“La paradoja de la inteligencia artificial es que una de las tecnologías más digitales depende cada vez más de recursos físicos”

La disputa por la inteligencia artificial ya no se centra en crear modelos más avanzados, sino en controlar la infraestructura, los datos, los chips y la seguridad que los hacen posibles. La ventaja competitiva depende ahora de quién tenga acceso a mayor capacidad de cómputo, semiconductores especializados, centros de datos, energía, redes de alta velocidad y sistemas de ciberseguridad. La carrera deja de ser de software para convertirse en una lucha por activos físicos y digitales que requieren inversiones multimillonarias.
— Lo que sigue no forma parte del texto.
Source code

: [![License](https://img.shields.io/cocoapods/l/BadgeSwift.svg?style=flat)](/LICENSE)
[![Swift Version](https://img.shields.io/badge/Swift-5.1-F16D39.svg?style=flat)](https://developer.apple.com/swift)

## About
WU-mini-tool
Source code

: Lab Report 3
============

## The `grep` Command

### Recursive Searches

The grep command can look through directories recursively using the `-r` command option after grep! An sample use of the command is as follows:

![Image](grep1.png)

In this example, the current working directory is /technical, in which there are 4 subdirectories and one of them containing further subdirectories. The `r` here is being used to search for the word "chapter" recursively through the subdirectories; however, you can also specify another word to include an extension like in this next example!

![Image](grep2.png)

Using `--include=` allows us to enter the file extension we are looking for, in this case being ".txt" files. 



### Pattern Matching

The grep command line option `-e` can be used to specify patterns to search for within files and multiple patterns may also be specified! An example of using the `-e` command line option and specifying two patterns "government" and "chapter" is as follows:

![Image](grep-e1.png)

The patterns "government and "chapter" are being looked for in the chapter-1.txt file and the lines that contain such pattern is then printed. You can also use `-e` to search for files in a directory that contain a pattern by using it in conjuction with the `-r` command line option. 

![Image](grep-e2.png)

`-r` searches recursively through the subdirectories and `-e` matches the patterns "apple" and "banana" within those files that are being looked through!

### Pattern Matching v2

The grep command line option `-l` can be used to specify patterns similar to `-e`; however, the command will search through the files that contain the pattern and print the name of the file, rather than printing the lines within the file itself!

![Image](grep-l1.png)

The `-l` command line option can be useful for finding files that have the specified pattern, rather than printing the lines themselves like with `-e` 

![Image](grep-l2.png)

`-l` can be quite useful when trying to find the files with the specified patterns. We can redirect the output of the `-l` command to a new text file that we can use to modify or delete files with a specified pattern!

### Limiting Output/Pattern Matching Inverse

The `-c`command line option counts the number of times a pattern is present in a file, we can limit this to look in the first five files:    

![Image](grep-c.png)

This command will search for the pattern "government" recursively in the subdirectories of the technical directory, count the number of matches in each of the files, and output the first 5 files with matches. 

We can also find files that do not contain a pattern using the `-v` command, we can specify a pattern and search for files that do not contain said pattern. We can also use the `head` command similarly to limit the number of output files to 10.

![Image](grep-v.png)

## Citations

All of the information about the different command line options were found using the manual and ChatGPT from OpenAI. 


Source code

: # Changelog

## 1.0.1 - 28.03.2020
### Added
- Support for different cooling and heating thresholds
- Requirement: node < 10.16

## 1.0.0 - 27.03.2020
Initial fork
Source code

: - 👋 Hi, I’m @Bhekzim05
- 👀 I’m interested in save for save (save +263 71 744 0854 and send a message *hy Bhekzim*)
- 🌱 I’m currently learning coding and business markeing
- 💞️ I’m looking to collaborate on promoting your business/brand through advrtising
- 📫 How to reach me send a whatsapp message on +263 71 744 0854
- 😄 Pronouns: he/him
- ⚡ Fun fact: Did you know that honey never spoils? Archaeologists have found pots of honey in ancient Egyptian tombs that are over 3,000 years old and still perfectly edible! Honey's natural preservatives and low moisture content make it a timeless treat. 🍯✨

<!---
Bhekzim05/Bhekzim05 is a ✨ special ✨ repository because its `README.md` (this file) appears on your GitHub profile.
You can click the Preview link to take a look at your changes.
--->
Chips, energía y centros de datos

El auge de la IA generativa ha multiplicado la necesidad de infraestructura. Entrenar y operar modelos complejos exige enormes cantidades de procesamiento, colocando a los semiconductores avanzados en el centro de la competencia. Pero disponer de chips no basta: se requieren instalaciones capaces de alojarlos, sistemas de enfriamiento, conectividad y suficiente energía eléctrica.

Las inversiones dimensionan esta etapa: empresas tecnológicas y financieras movilizan cientos de miles de millones de dólares para financiar chips, centros de datos y capacidad energética. Una alianza con Nvidia busca movilizar más de 500 mil millones de dólares en infraestructura de IA, mientras otras compañías han adquirido compromisos por billones de dólares en arrendamientos de centros de datos y acuerdos de suministro energético.
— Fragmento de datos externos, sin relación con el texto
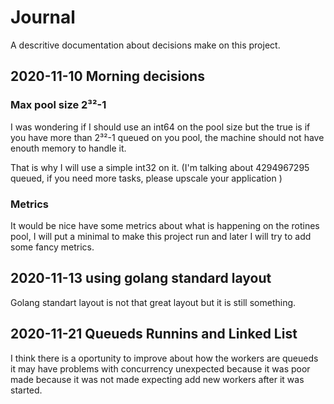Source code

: # Journal

A descritive documentation about decisions make on this project.

## 2020-11-10 Morning decisions

### Max pool size 2³²-1

I was wondering if I should use an int64 on the pool size but the true is if you have more than 2³²-1 queued on you pool, the machine should not have enouth memory to handle it.

That is why I will use a simple int32 on it. (I'm talking about 4294967295 queued, if you need more tasks, please upscale your application )

### Metrics

It would be nice have some metrics about what is happening on the rotines pool, I will put a minimal to make this project run and later I will try to add some fancy metrics.

## 2020-11-13 using golang standard layout

Golang standart layout is not that great layout but it is still something.

## 2020-11-21 Queueds Runnins and Linked List

I think there is a oportunity to improve about how the workers are queueds
it may have problems with concurrency unexpected because it was poor made
because it was not made expecting add new workers after it was started.
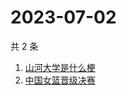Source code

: # 2023-07-02

共 2 条

<!-- BEGIN -->
<!-- 最后更新时间 Sun Jul 02 2023 04:09:18 GMT+0800 (China Standard Time) -->

1. [山河大学是什么梗](https://www.zhihu.com/search?q=山河大学是什么梗)
1. [中国女篮晋级决赛](https://www.zhihu.com/search?q=中国女篮晋级决赛)

<!-- END -->
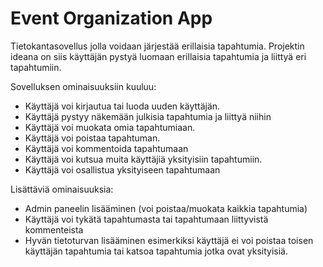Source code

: # Event Organization App
Tietokantasovellus jolla voidaan järjestää erillaisia tapahtumia. Projektin ideana on siis käyttäjän pystyä luomaan erillaisia tapahtumia 
ja liittyä eri tapahtumiin. 

Sovelluksen ominaisuuksiin kuuluu: 


* Käyttäjä voi kirjautua tai luoda uuden käyttäjän. 
* Käyttäjä pystyy näkemään julkisia tapahtumia ja liittyä niihin
* Käyttäjä voi muokata omia tapahtumiaan. 
* Käyttäjä voi poistaa tapahtuman. 
* Käyttäjä voi kommentoida tapahtumaan
* Käyttäjä voi kutsua muita käyttäjiä yksityisiin tapahtumiin. 
* Käyttäjä voi osallistua yksityiseen tapahtumaan

Lisättäviä ominaisuuksia:
* Admin paneelin lisääminen (voi poistaa/muokata kaikkia tapahtumia)
* Käyttäjä voi tykätä tapahtumasta tai tapahtumaan liittyvistä kommenteista
* Hyvän tietoturvan lisääminen esimerkiksi käyttäjä ei voi poistaa toisen käyttäjän tapahtumia tai katsoa tapahtumia jotka ovat yksityisiä.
La infraestructura como ventaja competitiva

Un ejemplo es el proyecto de un gigantesco centro de datos en Ohio, respaldado por Nvidia, OpenAI, SoftBank y SB Energy. Con capacidad de hasta 8 gigawatts, requiere inversiones adicionales en infraestructura eléctrica. La IA evoluciona hacia un modelo comparable con las grandes industrias de infraestructura: la capacidad de cómputo comienza a ser considerada un recurso estratégico, al igual que la energía o las telecomunicaciones. Quien controle la infraestructura podrá ofrecer servicios a empresas y gobiernos sin recursos propios, generando un nuevo ecosistema económico alrededor del procesamiento, almacenamiento y conectividad.

Los datos y la ciberseguridad

Junto con la infraestructura física, los datos siguen siendo uno de los recursos más valiosos. Los modelos necesitan grandes volúmenes de información para entrenarse, mientras que las empresas buscan aprovechar sus propios datos para aplicaciones especializadas. La adopción empresarial dependerá de la capacidad para ordenar, proteger y aprovechar la información, con reglas claras sobre privacidad y seguridad. La ciberseguridad se perfila como una de las industrias que más crecerán alrededor de la IA.
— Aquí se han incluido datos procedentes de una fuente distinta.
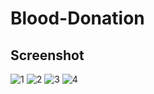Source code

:# Blood-Donation

## Screenshot
![1](https://user-images.githubusercontent.com/48713545/132950067-d1636371-3ea0-44ff-be9f-7fc1b863bdbb.png)
![2](https://user-images.githubusercontent.com/48713545/132950083-f96bcbf4-b532-43c6-a5e3-6523cb1228e6.png)
![3](https://user-images.githubusercontent.com/48713545/132950095-6386245d-c9b5-4818-bc81-0a7b568b7808.png)
![4](https://user-images.githubusercontent.com/48713545/132950098-fe33d6e2-0707-4219-b936-a9862990ac11.png)
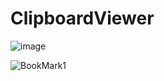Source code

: # ClipboardViewer

![image](https://github.com/user-attachments/assets/016c2c5e-3b6b-47c4-8322-4be35688ce9d)


![BookMark1](https://github.com/user-attachments/assets/8a9f88b5-9fad-4bcb-93d5-97804891008e)
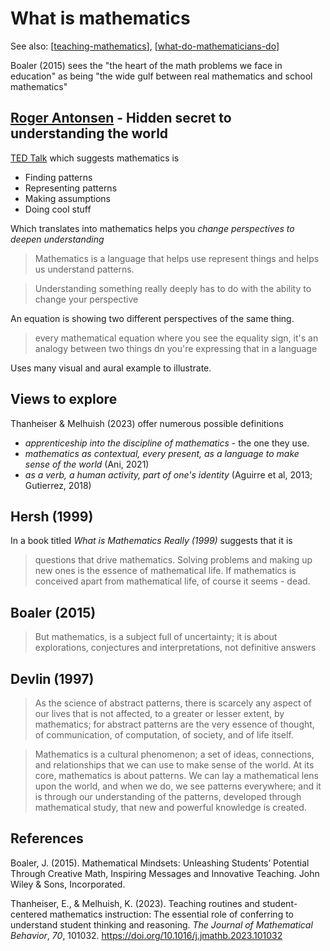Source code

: # What is mathematics

See also: [[teaching-mathematics]], [[what-do-mathematicians-do]]

Boaler (2015) sees the "the heart of the math problems we face in education" as being "the wide gulf between real mathematics and school mathematics"

## [Roger Antonsen](https://rantonse.org/about) - Hidden secret to understanding the world

[TED Talk](https://www.youtube.com/watch?v=ZQElzjCsl9o) which suggests mathematics is

- Finding patterns
- Representing patterns
- Making assumptions
- Doing cool stuff

Which translates into mathematics helps you _change perspectives to deepen understanding_

> Mathematics is a language that helps use represent things and helps us understand patterns.

> Understanding something really deeply has to do with the ability to change your perspective

An equation is showing two different perspectives of the same thing. 

> every mathematical equation where you see the equality sign, it's an analogy between two things dn you're expressing that in a language

Uses many visual and aural example to illustrate.

## Views to explore

Thanheiser & Melhuish (2023) offer numerous possible definitions

- _apprenticeship into the discipline of mathematics_ - the one they use.
- _mathematics as contextual, every present, as a language to make sense of the world_ (Ani, 2021)
- _as a verb, a human activity, part of one's identity_ (Aguirre et al, 2013; Gutierrez, 2018)

## Hersh (1999)

In a book titled _What is Mathematics Really (1999)_ suggests that it is

> questions that drive mathematics. Solving problems and making up new ones is the essence of mathematical life. If mathematics is conceived apart from mathematical life, of course it seems - dead.

## Boaler (2015)

> But mathematics, is a subject full of uncertainty; it is about explorations, conjectures and interpretations, not definitive answers

## Devlin (1997)

> As the science of abstract patterns, there is scarcely any aspect of our lives that is not affected, to a greater or lesser extent, by mathematics; for abstract patterns are the very essence of thought, of communication, of computation, of society, and of life itself.

> Mathematics is a cultural phenomenon; a set of ideas, connections, and relationships that we can use to make sense of the world. At its core, mathematics is about patterns. We can lay a mathematical lens upon the world, and when we do, we see patterns everywhere; and it is through our understanding of the patterns, developed through mathematical study, that new and powerful knowledge is created.

## References

Boaler, J. (2015). Mathematical Mindsets: Unleashing Students’ Potential Through Creative Math, Inspiring Messages and Innovative Teaching. John Wiley & Sons, Incorporated.

Thanheiser, E., & Melhuish, K. (2023). Teaching routines and student-centered mathematics instruction: The essential role of conferring to understand student thinking and reasoning. *The Journal of Mathematical Behavior*, *70*, 101032. <https://doi.org/10.1016/j.jmathb.2023.101032>

[//begin]: # "Autogenerated link references for markdown compatibility"
[teaching-mathematics]: teaching-mathematics "Teaching Mathematics"
[what-do-mathematicians-do]: what-do-mathematicians-do "What do mathematicians do?"
[//end]: # "Autogenerated link references"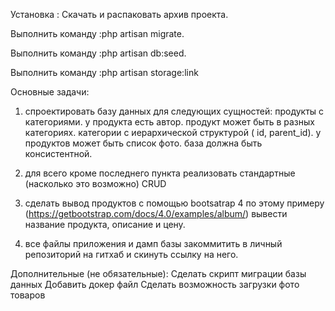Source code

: Установка :
Скачать и распаковать архив проекта.

Выполнить команду :php artisan migrate.

Выполнить команду :php artisan db:seed.

Выполнить команду :php artisan storage:link

Основные задачи:

1. спроектировать базу данных для следующих сущностей: 
продукты с категориями.
у продукта есть автор.
продукт может быть в разных категориях. 
категории с иерархической структурой ( id, parent_id). 
у продуктов может быть список фото. 
база должна быть консистентной.

2. для всего кроме последнего пункта реализовать стандартные (насколько это возможно) CRUD 

3. сделать вывод продуктов с помощью bootsatrap 4 
по этому примеру (https://getbootstrap.com/docs/4.0/examples/album/) вывести название продукта, описание и цену.

4. все файлы приложения и дамп базы закоммитить в личный репозиторий на гитхаб и скинуть ссылку на него.

Дополнительные (не обязательные):
Сделать скрипт миграции базы данных
Добавить докер файл
Сделать возможность загрузки фото товаров  
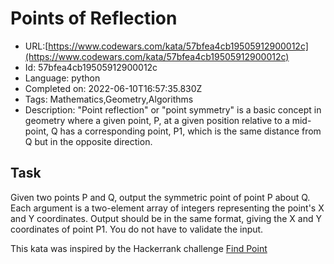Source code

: # Points of Reflection

 - URL:[https://www.codewars.com/kata/57bfea4cb19505912900012c](https://www.codewars.com/kata/57bfea4cb19505912900012c)
 - Id: 57bfea4cb19505912900012c
 - Language: python
 - Completed on: 2022-06-10T16:57:35.830Z
 - Tags: Mathematics,Geometry,Algorithms
 - Description:
"Point reflection" or "point symmetry" is a basic concept in geometry where a given point, P, at a given position relative to a mid-point, Q has a corresponding point, P1, which is the same distance from Q but in the opposite direction.

## Task

Given two points P and Q, output the symmetric point of point P about Q.
Each argument is a two-element array of integers representing the point's X and Y coordinates.  Output should be in the same format, giving the X and Y coordinates of point P1.  You do not have to validate the input.

This kata was inspired by the Hackerrank challenge [Find Point](https://www.hackerrank.com/challenges/find-point)
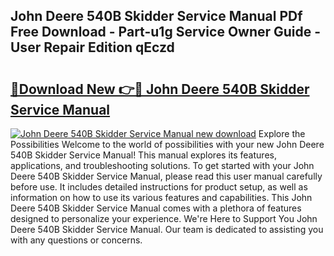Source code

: ## John Deere 540B Skidder Service Manual PDf Free Download - Part-u1g Service Owner Guide - User Repair Edition qEczd

# <h2><a href="http://bc89959.oget.top/?id=John+Deere+540B+Skidder+Service+Manual">🔗Download New 👉🔴 John Deere 540B Skidder Service Manual</a></h2>

[![John Deere 540B Skidder Service Manual new download](https://i.imgur.com/5g1atiW.png)](http://bc89959.oget.top/?id=John+Deere+540B+Skidder+Service+Manual)
Explore the Possibilities Welcome to the world of possibilities with your new John Deere 540B Skidder Service Manual! This manual explores its features, applications, and troubleshooting solutions. To get started with your John Deere 540B Skidder Service Manual, please read this user manual carefully before use. It includes detailed instructions for product setup, as well as information on how to use its various features and capabilities. This John Deere 540B Skidder Service Manual comes with a plethora of features designed to personalize your experience. We're Here to Support You John Deere 540B Skidder Service Manual. Our team is dedicated to assisting you with any questions or concerns.
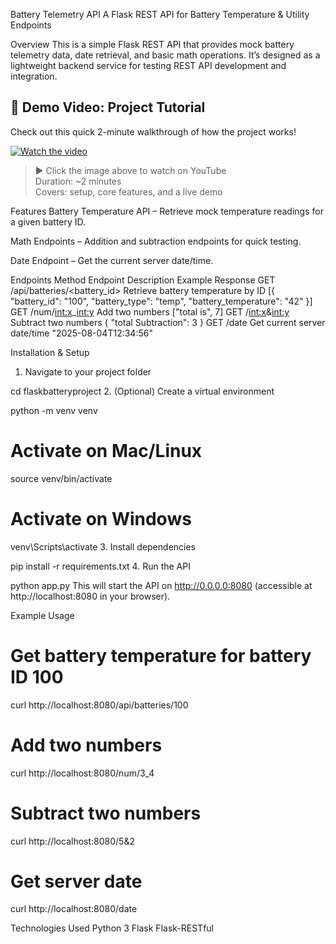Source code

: Battery Telemetry API
A Flask REST API for Battery Temperature & Utility Endpoints

Overview
This is a simple Flask REST API that provides mock battery telemetry data, date retrieval, and basic math operations.
It’s designed as a lightweight backend service for testing REST API development and integration.

## 🎥 Demo Video: Project Tutorial

Check out this quick 2-minute walkthrough of how the project works!

[![Watch the video](https://img.youtube.com/vi/1od0hNYNNhE/0.jpg)](https://www.youtube.com/watch?v=1od0hNYNNhE)

> ▶️ Click the image above to watch on YouTube  
> Duration: ~2 minutes  
> Covers: setup, core features, and a live demo


Features
Battery Temperature API – Retrieve mock temperature readings for a given battery ID.

Math Endpoints – Addition and subtraction endpoints for quick testing.

Date Endpoint – Get the current server date/time.

Endpoints
Method	Endpoint	Description	Example Response
GET	/api/batteries/<battery_id>	Retrieve battery temperature by ID	[{ "battery_id": "100", "battery_type": "temp", "battery_temperature": "42" }]
GET	/num/<int:x>_<int:y>	Add two numbers	["total is", 7]
GET	/<int:x>&<int:y>	Subtract two numbers	{ "total Subtraction": 3 }
GET	/date	Get current server date/time	"2025-08-04T12:34:56"

Installation & Setup
1. Navigate to your project folder

cd flaskbatteryproject
2. (Optional) Create a virtual environment


python -m venv venv
# Activate on Mac/Linux
source venv/bin/activate
# Activate on Windows
venv\Scripts\activate
3. Install dependencies

pip install -r requirements.txt
4. Run the API

python app.py
This will start the API on http://0.0.0.0:8080 (accessible at http://localhost:8080 in your browser).

Example Usage
# Get battery temperature for battery ID 100
curl http://localhost:8080/api/batteries/100

# Add two numbers
curl http://localhost:8080/num/3_4

# Subtract two numbers
curl http://localhost:8080/5&2

# Get server date
curl http://localhost:8080/date


Technologies Used
Python 3
Flask
Flask-RESTful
México ante una oportunidad estratégica

Durante el primer semestre de 2026, las exportaciones mexicanas de equipo de cómputo alcanzaron 82 mil 900 millones de dólares, con un crecimiento de 172% impulsado por la demanda vinculada con la IA. La Asociación Mexicana de Data Centers estima inversiones por 82 mil 500 millones de dólares entre 2026 y 2031. Flex anunció una inversión de mil millones de dólares para infraestructura de centros de datos en México. Sin embargo, el país enfrenta retos: disponibilidad de energía, capacidad de redes eléctricas, formación de talento especializado y desarrollo tecnológico propio.

La etapa más costosa

La IA entra en una fase de mayor madurez y costos. Desarrollar un modelo avanzado puede requerir miles de millones de dólares, pero llevarlo a millones de usuarios exige infraestructura aún más compleja. La paradoja es que una de las tecnologías más digitales depende cada vez más de recursos físicos. La competencia se decidirá no solo en laboratorios de algoritmos, sino en fábricas de semiconductores, centros de datos y sistemas de ciberseguridad.